- [Task details]: Locate every line in the items below that contains the word "tallest" and copy each of those lines.

──────── Extracted records

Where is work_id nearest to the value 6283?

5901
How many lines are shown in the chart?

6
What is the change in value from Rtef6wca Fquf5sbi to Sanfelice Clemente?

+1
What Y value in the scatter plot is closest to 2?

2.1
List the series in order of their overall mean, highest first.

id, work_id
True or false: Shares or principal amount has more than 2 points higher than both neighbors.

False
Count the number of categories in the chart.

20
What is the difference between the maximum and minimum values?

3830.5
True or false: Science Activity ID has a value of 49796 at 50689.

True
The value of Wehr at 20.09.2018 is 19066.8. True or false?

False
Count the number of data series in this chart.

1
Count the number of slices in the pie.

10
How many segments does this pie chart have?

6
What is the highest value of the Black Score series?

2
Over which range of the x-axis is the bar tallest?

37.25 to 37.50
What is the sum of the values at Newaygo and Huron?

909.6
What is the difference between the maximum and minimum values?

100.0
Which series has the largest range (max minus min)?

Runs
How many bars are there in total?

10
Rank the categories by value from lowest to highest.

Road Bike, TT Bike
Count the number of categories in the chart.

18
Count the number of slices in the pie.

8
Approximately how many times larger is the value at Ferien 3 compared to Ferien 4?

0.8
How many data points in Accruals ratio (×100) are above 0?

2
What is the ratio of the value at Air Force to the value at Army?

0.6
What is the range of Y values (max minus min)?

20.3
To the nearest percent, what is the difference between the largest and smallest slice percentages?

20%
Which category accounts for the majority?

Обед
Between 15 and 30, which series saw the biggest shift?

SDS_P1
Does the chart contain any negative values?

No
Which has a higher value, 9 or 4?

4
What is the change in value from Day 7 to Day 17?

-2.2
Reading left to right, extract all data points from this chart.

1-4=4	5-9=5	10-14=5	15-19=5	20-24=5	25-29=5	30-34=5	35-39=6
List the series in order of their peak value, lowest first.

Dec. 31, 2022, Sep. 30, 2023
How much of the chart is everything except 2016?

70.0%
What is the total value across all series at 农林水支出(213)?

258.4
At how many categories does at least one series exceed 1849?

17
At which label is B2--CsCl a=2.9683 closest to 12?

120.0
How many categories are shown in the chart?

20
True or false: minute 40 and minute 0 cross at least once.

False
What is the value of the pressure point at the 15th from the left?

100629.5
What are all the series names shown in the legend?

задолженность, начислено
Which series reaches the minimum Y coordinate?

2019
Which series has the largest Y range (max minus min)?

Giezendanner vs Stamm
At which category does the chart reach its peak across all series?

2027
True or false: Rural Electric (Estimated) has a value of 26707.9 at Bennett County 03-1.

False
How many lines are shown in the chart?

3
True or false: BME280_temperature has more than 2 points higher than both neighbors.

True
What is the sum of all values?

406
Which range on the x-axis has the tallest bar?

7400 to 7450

────────────────

- [Response to this task]:
Over which range of the x-axis is the bar tallest?
Which range on the x-axis has the tallest bar?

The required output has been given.